== Data to examine ==

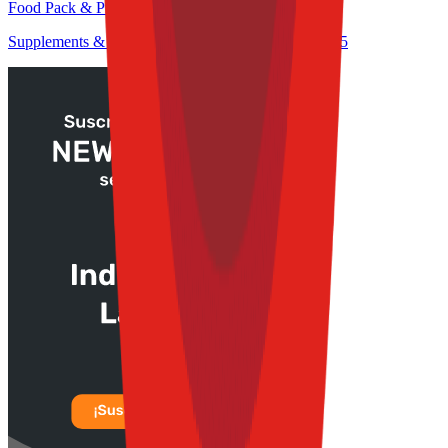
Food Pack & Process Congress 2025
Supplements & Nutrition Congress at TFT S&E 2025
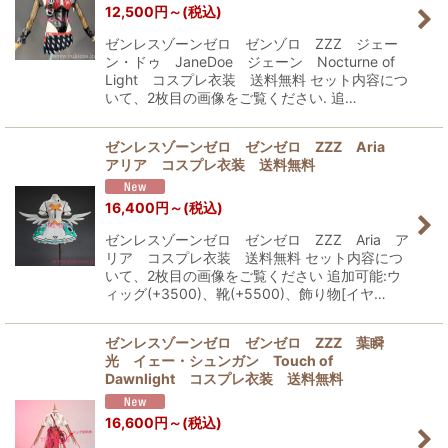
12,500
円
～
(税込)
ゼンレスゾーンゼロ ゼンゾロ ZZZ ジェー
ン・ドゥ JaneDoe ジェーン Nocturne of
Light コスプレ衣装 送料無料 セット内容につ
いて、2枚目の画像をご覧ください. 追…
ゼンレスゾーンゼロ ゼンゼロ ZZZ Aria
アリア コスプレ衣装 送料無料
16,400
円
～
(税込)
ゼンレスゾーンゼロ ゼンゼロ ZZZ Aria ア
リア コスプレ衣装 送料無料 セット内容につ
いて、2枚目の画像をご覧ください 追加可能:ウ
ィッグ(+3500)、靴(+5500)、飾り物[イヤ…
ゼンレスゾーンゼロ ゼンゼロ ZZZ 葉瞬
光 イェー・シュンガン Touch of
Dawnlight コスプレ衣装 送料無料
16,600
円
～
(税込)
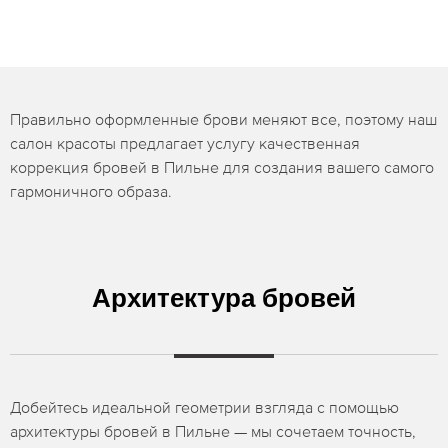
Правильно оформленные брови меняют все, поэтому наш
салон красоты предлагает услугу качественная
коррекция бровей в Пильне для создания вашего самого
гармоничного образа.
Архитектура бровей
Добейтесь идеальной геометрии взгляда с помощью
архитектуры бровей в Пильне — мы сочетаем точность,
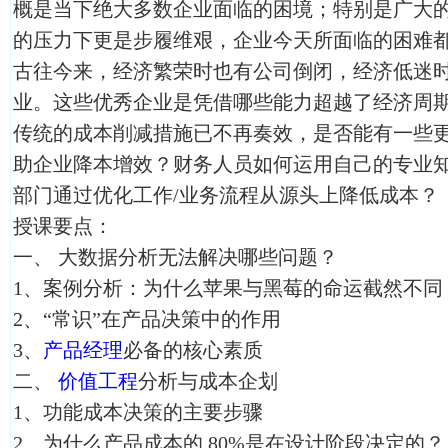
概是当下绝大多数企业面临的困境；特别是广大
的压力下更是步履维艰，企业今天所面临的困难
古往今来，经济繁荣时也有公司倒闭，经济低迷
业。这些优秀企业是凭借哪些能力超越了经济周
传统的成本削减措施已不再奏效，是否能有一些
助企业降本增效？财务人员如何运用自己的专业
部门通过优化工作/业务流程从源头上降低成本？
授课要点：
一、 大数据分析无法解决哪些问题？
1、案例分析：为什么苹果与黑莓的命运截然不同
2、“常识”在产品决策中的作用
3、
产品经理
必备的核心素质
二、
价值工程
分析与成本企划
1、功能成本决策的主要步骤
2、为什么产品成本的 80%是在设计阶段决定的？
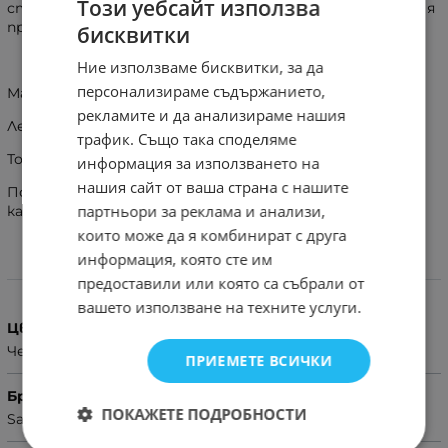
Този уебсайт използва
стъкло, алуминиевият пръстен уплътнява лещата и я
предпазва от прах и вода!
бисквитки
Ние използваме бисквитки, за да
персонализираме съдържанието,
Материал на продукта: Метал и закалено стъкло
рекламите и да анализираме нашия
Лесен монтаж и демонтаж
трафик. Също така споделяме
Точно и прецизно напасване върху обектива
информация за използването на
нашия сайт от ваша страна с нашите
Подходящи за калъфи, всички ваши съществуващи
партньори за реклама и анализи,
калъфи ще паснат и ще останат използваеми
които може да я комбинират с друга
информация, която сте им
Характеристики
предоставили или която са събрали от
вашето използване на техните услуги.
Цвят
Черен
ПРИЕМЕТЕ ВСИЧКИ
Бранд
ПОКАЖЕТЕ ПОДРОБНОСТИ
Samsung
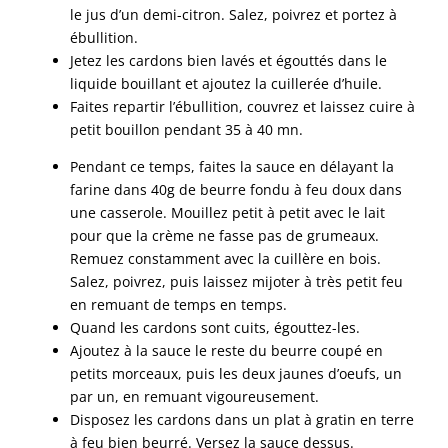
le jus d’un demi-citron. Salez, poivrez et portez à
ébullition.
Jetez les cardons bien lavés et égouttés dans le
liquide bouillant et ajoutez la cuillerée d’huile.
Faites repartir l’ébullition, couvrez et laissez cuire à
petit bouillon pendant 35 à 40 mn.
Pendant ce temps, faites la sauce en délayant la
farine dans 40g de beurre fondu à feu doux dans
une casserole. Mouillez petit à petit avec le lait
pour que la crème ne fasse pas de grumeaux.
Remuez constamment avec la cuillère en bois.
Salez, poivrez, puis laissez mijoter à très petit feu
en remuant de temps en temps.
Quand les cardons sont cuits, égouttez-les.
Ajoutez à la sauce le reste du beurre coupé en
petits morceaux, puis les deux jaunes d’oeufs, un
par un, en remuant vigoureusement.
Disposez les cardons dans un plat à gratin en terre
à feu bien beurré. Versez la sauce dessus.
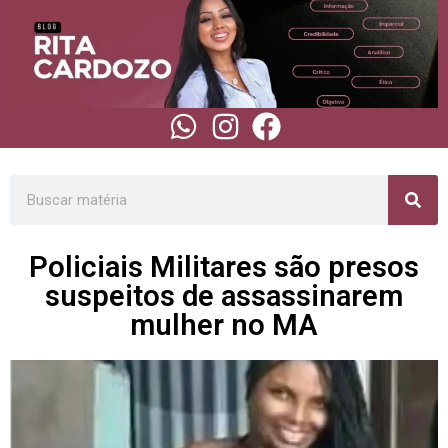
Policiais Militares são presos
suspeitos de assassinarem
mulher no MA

===

Task details » Output nothing but the entries above, exactly, once the pictures are removed.

Written response »
Food Pack & Process Congress 2025
Supplements & Nutrition Congress at TFT S&E 2025
12,500
円
～
(税込)
ゼンレスゾーンゼロ ゼンゾロ ZZZ ジェー
ン・ドゥ JaneDoe ジェーン Nocturne of
Light コスプレ衣装 送料無料 セット内容につ
いて、2枚目の画像をご覧ください. 追…
ゼンレスゾーンゼロ ゼンゼロ ZZZ Aria
アリア コスプレ衣装 送料無料
16,400
円
～
(税込)
ゼンレスゾーンゼロ ゼンゼロ ZZZ Aria ア
リア コスプレ衣装 送料無料 セット内容につ
いて、2枚目の画像をご覧ください 追加可能:ウ
ィッグ(+3500)、靴(+5500)、飾り物[イヤ…
ゼンレスゾーンゼロ ゼンゼロ ZZZ 葉瞬
光 イェー・シュンガン Touch of
Dawnlight コスプレ衣装 送料無料
16,600
円
～
(税込)
Правильно оформленные брови меняют все, поэтому наш
салон красоты предлагает услугу качественная
коррекция бровей в Пильне для создания вашего самого
гармоничного образа.
Архитектура бровей
Добейтесь идеальной геометрии взгляда с помощью
архитектуры бровей в Пильне — мы сочетаем точность,
概是当下绝大多数企业面临的困境；特别是广大
的压力下更是步履维艰，企业今天所面临的困难
古往今来，经济繁荣时也有公司倒闭，经济低迷
业。这些优秀企业是凭借哪些能力超越了经济周
传统的成本削减措施已不再奏效，是否能有一些
助企业降本增效？财务人员如何运用自己的专业
部门通过优化工作/业务流程从源头上降低成本？
授课要点：
一、 大数据分析无法解决哪些问题？
1、案例分析：为什么苹果与黑莓的命运截然不同
2、“常识”在产品决策中的作用
3、
产品经理
必备的核心素质
二、
价值工程
分析与成本企划
1、功能成本决策的主要步骤
2、为什么产品成本的 80%是在设计阶段决定的？
Този уебсайт използва
стъкло, алуминиевият пръстен уплътнява лещата и я
предпазва от прах и вода!
бисквитки
Ние използваме бисквитки, за да
персонализираме съдържанието,
Материал на продукта: Метал и закалено стъкло
рекламите и да анализираме нашия
Лесен монтаж и демонтаж
трафик. Също така споделяме
Точно и прецизно напасване върху обектива
информация за използването на
нашия сайт от ваша страна с нашите
Подходящи за калъфи, всички ваши съществуващи
партньори за реклама и анализи,
калъфи ще паснат и ще останат използваеми
които може да я комбинират с друга
информация, която сте им
Характеристики
предоставили или която са събрали от
вашето използване на техните услуги.
Цвят
Черен
ПРИЕМЕТЕ ВСИЧКИ
Бранд
ПОКАЖЕТЕ ПОДРОБНОСТИ
Samsung
le jus d’un demi-citron. Salez, poivrez et portez à
ébullition.
Jetez les cardons bien lavés et égouttés dans le
liquide bouillant et ajoutez la cuillerée d’huile.
Faites repartir l’ébullition, couvrez et laissez cuire à
petit bouillon pendant 35 à 40 mn.
Pendant ce temps, faites la sauce en délayant la
farine dans 40g de beurre fondu à feu doux dans
une casserole. Mouillez petit à petit avec le lait
pour que la crème ne fasse pas de grumeaux.
Remuez constamment avec la cuillère en bois.
Salez, poivrez, puis laissez mijoter à très petit feu
en remuant de temps en temps.
Quand les cardons sont cuits, égouttez-les.
Ajoutez à la sauce le reste du beurre coupé en
petits morceaux, puis les deux jaunes d’oeufs, un
par un, en remuant vigoureusement.
Disposez les cardons dans un plat à gratin en terre
à feu bien beurré. Versez la sauce dessus.
Policiais Militares são presos
suspeitos de assassinarem
mulher no MA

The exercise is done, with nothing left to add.